▶ [Transcribed page contents]:
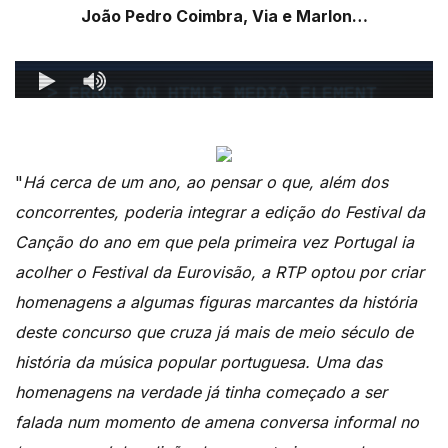
João Pedro Coimbra, Via e Marlon…
"
Há cerca de um ano, ao pensar o que, além dos
concorrentes, poderia integrar a edição do Festival da
Canção do ano em que pela primeira vez Portugal ia
acolher o Festival da Eurovisão, a RTP optou por criar
homenagens a algumas figuras marcantes da história
deste concurso que cruza já mais de meio século de
história da música popular portuguesa. Uma das
homenagens na verdade já tinha começado a ser
falada num momento de amena conversa informal no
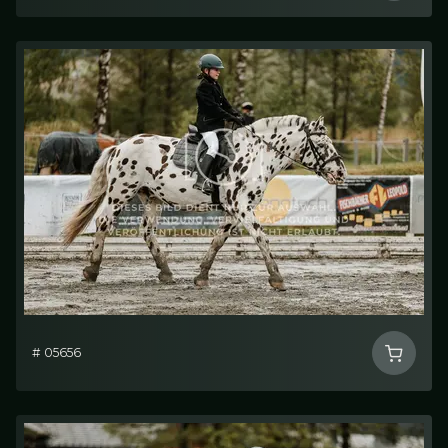
# 05656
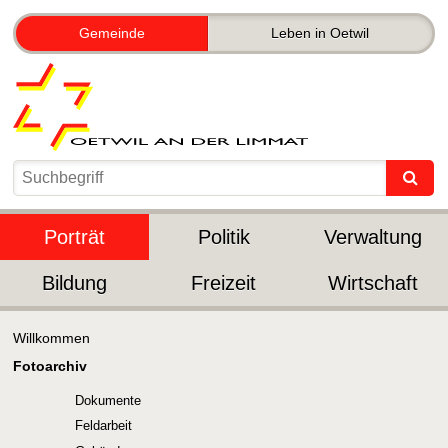
Gemeinde
Leben in Oetwil
Porträt
Politik
Verwaltung
Bildung
Freizeit
Wirtschaft
Willkommen
Fotoarchiv
Dokumente
Feldarbeit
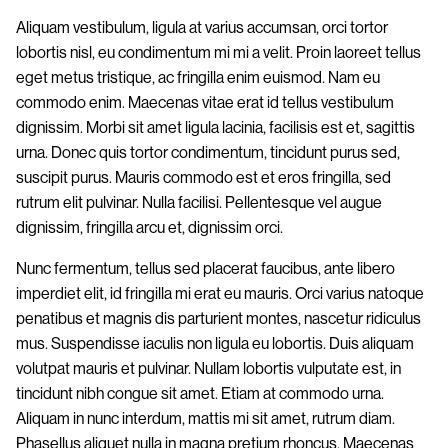
Aliquam vestibulum, ligula at varius accumsan, orci tortor
lobortis nisl, eu condimentum mi mi a velit. Proin laoreet tellus
eget metus tristique, ac fringilla enim euismod. Nam eu
commodo enim. Maecenas vitae erat id tellus vestibulum
dignissim. Morbi sit amet ligula lacinia, facilisis est et, sagittis
urna. Donec quis tortor condimentum, tincidunt purus sed,
suscipit purus. Mauris commodo est et eros fringilla, sed
rutrum elit pulvinar. Nulla facilisi. Pellentesque vel augue
dignissim, fringilla arcu et, dignissim orci.
Nunc fermentum, tellus sed placerat faucibus, ante libero
imperdiet elit, id fringilla mi erat eu mauris. Orci varius natoque
penatibus et magnis dis parturient montes, nascetur ridiculus
mus. Suspendisse iaculis non ligula eu lobortis. Duis aliquam
volutpat mauris et pulvinar. Nullam lobortis vulputate est, in
tincidunt nibh congue sit amet. Etiam at commodo urna.
Aliquam in nunc interdum, mattis mi sit amet, rutrum diam.
Phasellus aliquet nulla in magna pretium rhoncus. Maecenas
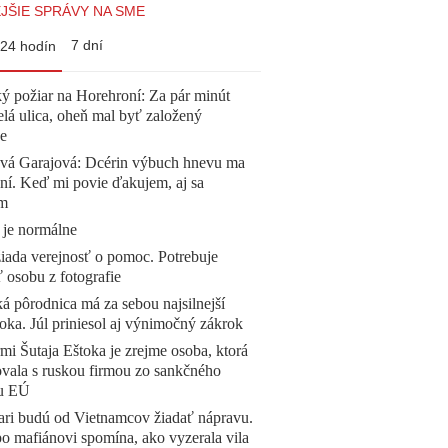
JŠIE SPRÁVY NA SME
7 dní
24 hodín
ý požiar na Horehroní: Za pár minút
elá ulica, oheň mal byť založený
e
ová Garajová: Dcérin výbuch hnevu ma
ní. Keď mi povie ďakujem, aj sa
ím
 je normálne
žiada verejnosť o pomoc. Potrebuje
ť osobu z fotografie
á pôrodnica má za sebou najsilnejší
oka. Júl priniesol aj výnimočný zákrok
mi Šutaja Eštoka je zrejme osoba, ktorá
vala s ruskou firmou zo sankčného
u EÚ
ari budú od Vietnamcov žiadať nápravu.
o mafiánovi spomína, ako vyzerala vila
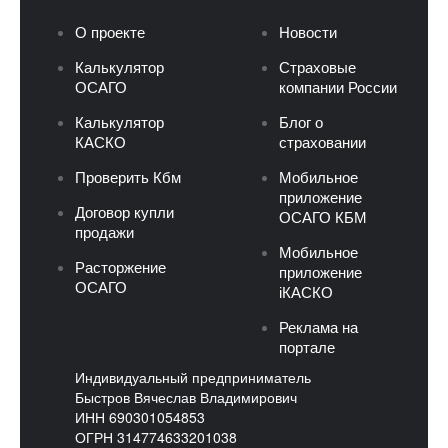
О проекте
Новости
Калькулятор
Страховые
ОСАГО
компании России
Калькулятор
Блог о
КАСКО
страховании
Проверить Кбм
Мобильное
приложение
Договор купли
ОСАГО КБМ
продажи
Мобильное
Расторжение
приложение
ОСАГО
iКАСКО
Реклама на
портале
Индивидуальный предприниматель
Быстров Вячеслав Владимирович
ИНН 690301054853
ОГРН 314774633201038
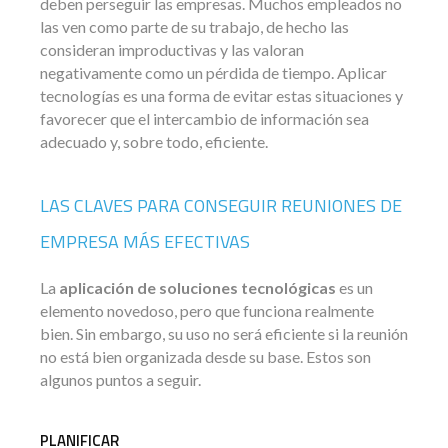
deben perseguir las empresas. Muchos empleados no
las ven como parte de su trabajo, de hecho las
consideran improductivas y las valoran
negativamente como un pérdida de tiempo. Aplicar
tecnologías es una forma de evitar estas situaciones y
favorecer que el intercambio de información sea
adecuado y, sobre todo, eficiente.
LAS CLAVES PARA CONSEGUIR REUNIONES DE
EMPRESA MÁS EFECTIVAS
La
aplicación de soluciones tecnológicas
es un
elemento novedoso, pero que funciona realmente
bien. Sin embargo, su uso no será eficiente si la reunión
no está bien organizada desde su base. Estos son
algunos puntos a seguir.
PLANIFICAR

▶ [What to produce]: Restate the records above word for word, without the pictures.

▶ [Exercise result]:
João Pedro Coimbra, Via e Marlon…
"
Há cerca de um ano, ao pensar o que, além dos
concorrentes, poderia integrar a edição do Festival da
Canção do ano em que pela primeira vez Portugal ia
acolher o Festival da Eurovisão, a RTP optou por criar
homenagens a algumas figuras marcantes da história
deste concurso que cruza já mais de meio século de
história da música popular portuguesa. Uma das
homenagens na verdade já tinha começado a ser
falada num momento de amena conversa informal no
# 05656
Gemeinde
Leben in Oetwil
Porträt
Politik
Verwaltung
Bildung
Freizeit
Wirtschaft
Willkommen
Fotoarchiv
Dokumente
Feldarbeit
Aliquam vestibulum, ligula at varius accumsan, orci tortor
lobortis nisl, eu condimentum mi mi a velit. Proin laoreet tellus
eget metus tristique, ac fringilla enim euismod. Nam eu
commodo enim. Maecenas vitae erat id tellus vestibulum
dignissim. Morbi sit amet ligula lacinia, facilisis est et, sagittis
urna. Donec quis tortor condimentum, tincidunt purus sed,
suscipit purus. Mauris commodo est et eros fringilla, sed
rutrum elit pulvinar. Nulla facilisi. Pellentesque vel augue
dignissim, fringilla arcu et, dignissim orci.
Nunc fermentum, tellus sed placerat faucibus, ante libero
imperdiet elit, id fringilla mi erat eu mauris. Orci varius natoque
penatibus et magnis dis parturient montes, nascetur ridiculus
mus. Suspendisse iaculis non ligula eu lobortis. Duis aliquam
volutpat mauris et pulvinar. Nullam lobortis vulputate est, in
tincidunt nibh congue sit amet. Etiam at commodo urna.
Aliquam in nunc interdum, mattis mi sit amet, rutrum diam.
Phasellus aliquet nulla in magna pretium rhoncus. Maecenas
JŠIE SPRÁVY NA SME
7 dní
24 hodín
ý požiar na Horehroní: Za pár minút
elá ulica, oheň mal byť založený
e
ová Garajová: Dcérin výbuch hnevu ma
ní. Keď mi povie ďakujem, aj sa
ím
 je normálne
žiada verejnosť o pomoc. Potrebuje
ť osobu z fotografie
á pôrodnica má za sebou najsilnejší
oka. Júl priniesol aj výnimočný zákrok
mi Šutaja Eštoka je zrejme osoba, ktorá
vala s ruskou firmou zo sankčného
u EÚ
ari budú od Vietnamcov žiadať nápravu.
o mafiánovi spomína, ako vyzerala vila
О проекте
Новости
Калькулятор
Страховые
ОСАГО
компании России
Калькулятор
Блог о
КАСКО
страховании
Проверить Кбм
Мобильное
приложение
Договор купли
ОСАГО КБМ
продажи
Мобильное
Расторжение
приложение
ОСАГО
iКАСКО
Реклама на
портале
Индивидуальный предприниматель
Быстров Вячеслав Владимирович
ИНН 690301054853
ОГРН 314774633201038
deben perseguir las empresas. Muchos empleados no
las ven como parte de su trabajo, de hecho las
consideran improductivas y las valoran
negativamente como un pérdida de tiempo. Aplicar
tecnologías es una forma de evitar estas situaciones y
favorecer que el intercambio de información sea
adecuado y, sobre todo, eficiente.
LAS CLAVES PARA CONSEGUIR REUNIONES DE
EMPRESA MÁS EFECTIVAS
La
aplicación de soluciones tecnológicas
es un
elemento novedoso, pero que funciona realmente
bien. Sin embargo, su uso no será eficiente si la reunión
no está bien organizada desde su base. Estos son
algunos puntos a seguir.
PLANIFICAR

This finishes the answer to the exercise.